──────── Supplied data

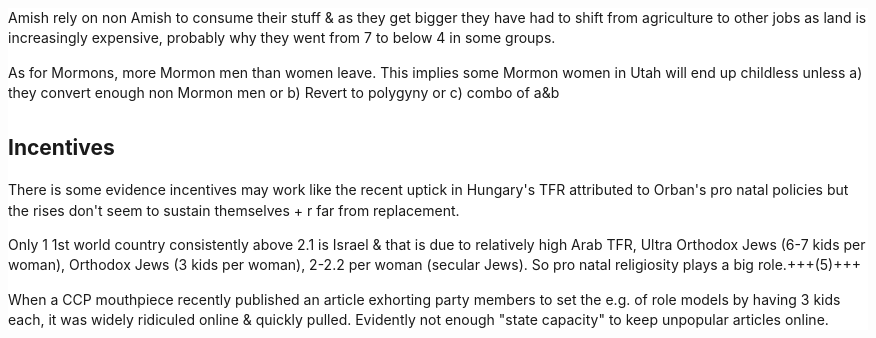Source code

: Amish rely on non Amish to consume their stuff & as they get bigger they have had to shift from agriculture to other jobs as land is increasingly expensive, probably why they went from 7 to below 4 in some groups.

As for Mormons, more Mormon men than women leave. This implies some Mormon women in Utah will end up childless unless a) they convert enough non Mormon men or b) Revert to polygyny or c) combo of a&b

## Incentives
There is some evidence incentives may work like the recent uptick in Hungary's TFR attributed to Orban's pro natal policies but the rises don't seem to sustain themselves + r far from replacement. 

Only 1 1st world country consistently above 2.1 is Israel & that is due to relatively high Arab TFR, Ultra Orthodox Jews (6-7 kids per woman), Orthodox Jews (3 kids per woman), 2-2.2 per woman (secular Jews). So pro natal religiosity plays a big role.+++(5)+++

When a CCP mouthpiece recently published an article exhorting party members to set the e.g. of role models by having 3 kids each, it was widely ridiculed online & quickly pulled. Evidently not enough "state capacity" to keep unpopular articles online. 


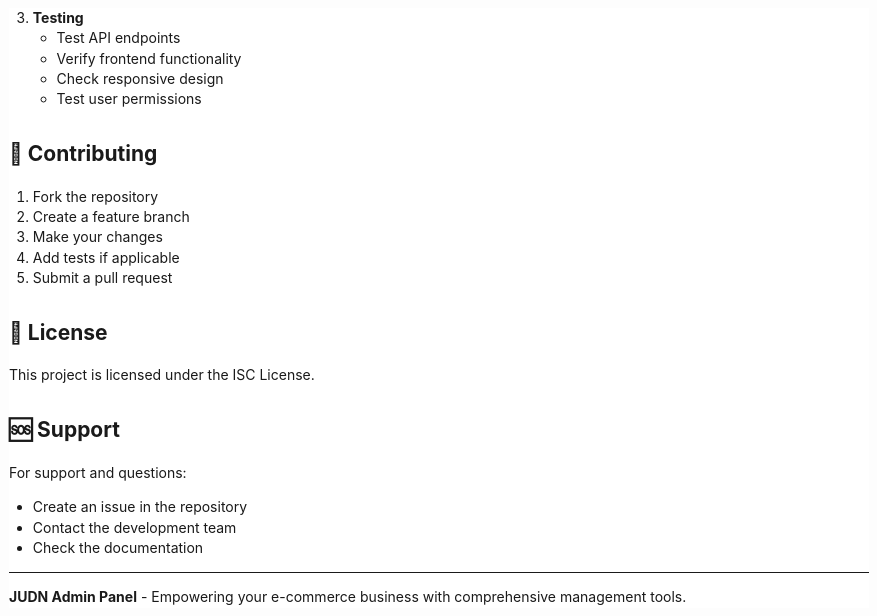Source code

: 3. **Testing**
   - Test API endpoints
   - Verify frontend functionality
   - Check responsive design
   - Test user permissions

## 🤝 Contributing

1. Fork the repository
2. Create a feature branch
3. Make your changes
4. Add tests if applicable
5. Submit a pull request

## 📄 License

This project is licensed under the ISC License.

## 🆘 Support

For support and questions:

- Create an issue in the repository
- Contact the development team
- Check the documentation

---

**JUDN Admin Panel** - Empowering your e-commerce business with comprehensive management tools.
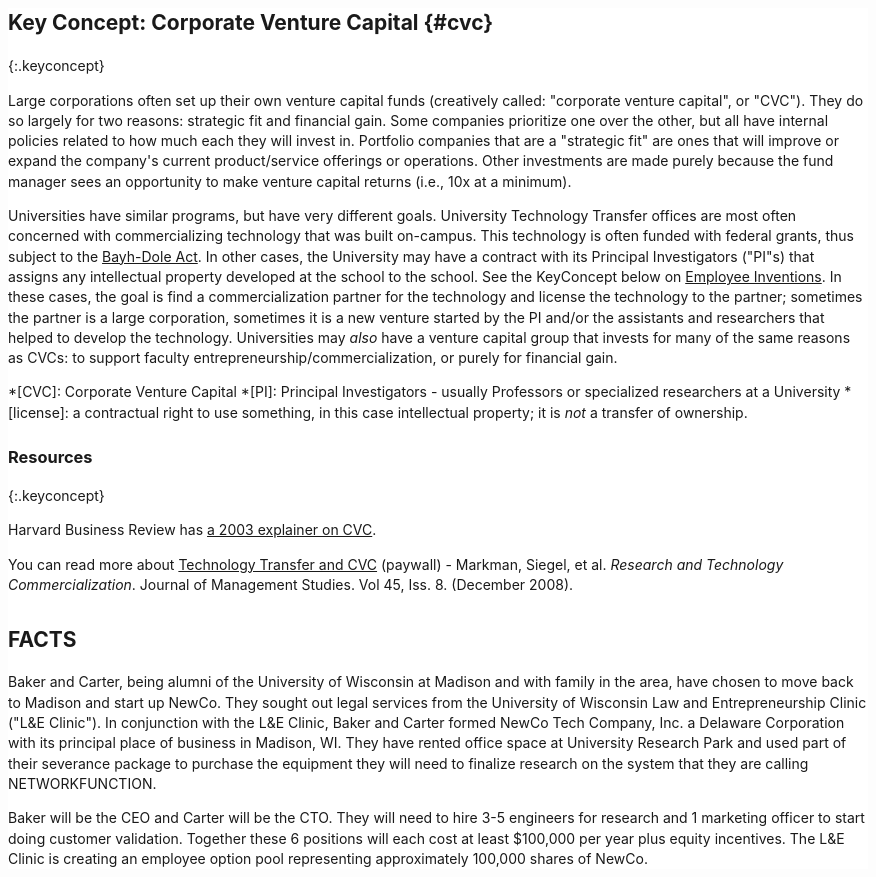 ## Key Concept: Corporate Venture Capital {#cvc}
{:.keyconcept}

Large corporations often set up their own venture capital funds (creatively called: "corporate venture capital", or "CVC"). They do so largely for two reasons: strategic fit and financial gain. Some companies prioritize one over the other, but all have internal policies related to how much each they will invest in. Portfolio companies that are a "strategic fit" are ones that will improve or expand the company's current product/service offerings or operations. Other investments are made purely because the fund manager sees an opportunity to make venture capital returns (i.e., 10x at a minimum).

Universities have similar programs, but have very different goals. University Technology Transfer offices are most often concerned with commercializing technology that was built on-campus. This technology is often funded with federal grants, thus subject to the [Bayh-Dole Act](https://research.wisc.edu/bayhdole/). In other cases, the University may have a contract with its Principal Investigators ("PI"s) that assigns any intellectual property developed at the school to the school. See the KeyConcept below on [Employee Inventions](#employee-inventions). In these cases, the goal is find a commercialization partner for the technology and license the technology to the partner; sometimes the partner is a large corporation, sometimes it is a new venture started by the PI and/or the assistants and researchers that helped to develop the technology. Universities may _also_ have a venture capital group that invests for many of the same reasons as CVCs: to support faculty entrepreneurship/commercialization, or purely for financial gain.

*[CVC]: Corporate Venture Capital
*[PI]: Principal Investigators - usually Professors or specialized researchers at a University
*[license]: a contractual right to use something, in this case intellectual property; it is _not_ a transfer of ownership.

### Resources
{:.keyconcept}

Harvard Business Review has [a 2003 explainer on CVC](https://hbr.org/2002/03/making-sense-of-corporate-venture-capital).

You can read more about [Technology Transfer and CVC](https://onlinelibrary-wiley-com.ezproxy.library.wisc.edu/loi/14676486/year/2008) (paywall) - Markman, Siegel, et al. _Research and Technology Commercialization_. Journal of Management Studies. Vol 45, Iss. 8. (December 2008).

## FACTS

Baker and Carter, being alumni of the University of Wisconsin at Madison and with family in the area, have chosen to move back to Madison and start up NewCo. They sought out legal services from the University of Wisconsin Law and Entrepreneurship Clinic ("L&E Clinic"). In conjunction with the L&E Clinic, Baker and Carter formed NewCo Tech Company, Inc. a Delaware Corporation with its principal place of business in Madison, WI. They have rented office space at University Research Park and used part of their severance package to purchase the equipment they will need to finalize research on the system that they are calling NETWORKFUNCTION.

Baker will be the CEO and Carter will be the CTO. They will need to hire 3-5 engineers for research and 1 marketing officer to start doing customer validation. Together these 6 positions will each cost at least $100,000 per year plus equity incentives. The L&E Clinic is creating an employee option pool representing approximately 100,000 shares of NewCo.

────────────────

Rewrite all of the items above so that each "NewCo" becomes "StartCo" and nothing else changes. Omit the pictures from your answer.

Source code

: Amish rely on non Amish to consume their stuff & as they get bigger they have had to shift from agriculture to other jobs as land is increasingly expensive, probably why they went from 7 to below 4 in some groups.

As for Mormons, more Mormon men than women leave. This implies some Mormon women in Utah will end up childless unless a) they convert enough non Mormon men or b) Revert to polygyny or c) combo of a&b

## Incentives
There is some evidence incentives may work like the recent uptick in Hungary's TFR attributed to Orban's pro natal policies but the rises don't seem to sustain themselves + r far from replacement. 

Only 1 1st world country consistently above 2.1 is Israel & that is due to relatively high Arab TFR, Ultra Orthodox Jews (6-7 kids per woman), Orthodox Jews (3 kids per woman), 2-2.2 per woman (secular Jews). So pro natal religiosity plays a big role.+++(5)+++

When a CCP mouthpiece recently published an article exhorting party members to set the e.g. of role models by having 3 kids each, it was widely ridiculed online & quickly pulled. Evidently not enough "state capacity" to keep unpopular articles online. 


Source code

: 3. **Testing**
   - Test API endpoints
   - Verify frontend functionality
   - Check responsive design
   - Test user permissions

## 🤝 Contributing

1. Fork the repository
2. Create a feature branch
3. Make your changes
4. Add tests if applicable
5. Submit a pull request

## 📄 License

This project is licensed under the ISC License.

## 🆘 Support

For support and questions:

- Create an issue in the repository
- Contact the development team
- Check the documentation

---

**JUDN Admin Panel** - Empowering your e-commerce business with comprehensive management tools.
 ## Key Concept: Corporate Venture Capital {#cvc}
{:.keyconcept}

Large corporations often set up their own venture capital funds (creatively called: "corporate venture capital", or "CVC"). They do so largely for two reasons: strategic fit and financial gain. Some companies prioritize one over the other, but all have internal policies related to how much each they will invest in. Portfolio companies that are a "strategic fit" are ones that will improve or expand the company's current product/service offerings or operations. Other investments are made purely because the fund manager sees an opportunity to make venture capital returns (i.e., 10x at a minimum).

Universities have similar programs, but have very different goals. University Technology Transfer offices are most often concerned with commercializing technology that was built on-campus. This technology is often funded with federal grants, thus subject to the [Bayh-Dole Act](https://research.wisc.edu/bayhdole/). In other cases, the University may have a contract with its Principal Investigators ("PI"s) that assigns any intellectual property developed at the school to the school. See the KeyConcept below on [Employee Inventions](#employee-inventions). In these cases, the goal is find a commercialization partner for the technology and license the technology to the partner; sometimes the partner is a large corporation, sometimes it is a new venture started by the PI and/or the assistants and researchers that helped to develop the technology. Universities may _also_ have a venture capital group that invests for many of the same reasons as CVCs: to support faculty entrepreneurship/commercialization, or purely for financial gain.

*[CVC]: Corporate Venture Capital
*[PI]: Principal Investigators - usually Professors or specialized researchers at a University
*[license]: a contractual right to use something, in this case intellectual property; it is _not_ a transfer of ownership.

### Resources
{:.keyconcept}

Harvard Business Review has [a 2003 explainer on CVC](https://hbr.org/2002/03/making-sense-of-corporate-venture-capital).

You can read more about [Technology Transfer and CVC](https://onlinelibrary-wiley-com.ezproxy.library.wisc.edu/loi/14676486/year/2008) (paywall) - Markman, Siegel, et al. _Research and Technology Commercialization_. Journal of Management Studies. Vol 45, Iss. 8. (December 2008).

## FACTS

Baker and Carter, being alumni of the University of Wisconsin at Madison and with family in the area, have chosen to move back to Madison and start up StartCo. They sought out legal services from the University of Wisconsin Law and Entrepreneurship Clinic ("L&E Clinic"). In conjunction with the L&E Clinic, Baker and Carter formed StartCo Tech Company, Inc. a Delaware Corporation with its principal place of business in Madison, WI. They have rented office space at University Research Park and used part of their severance package to purchase the equipment they will need to finalize research on the system that they are calling NETWORKFUNCTION.

Baker will be the CEO and Carter will be the CTO. They will need to hire 3-5 engineers for research and 1 marketing officer to start doing customer validation. Together these 6 positions will each cost at least $100,000 per year plus equity incentives. The L&E Clinic is creating an employee option pool representing approximately 100,000 shares of StartCo.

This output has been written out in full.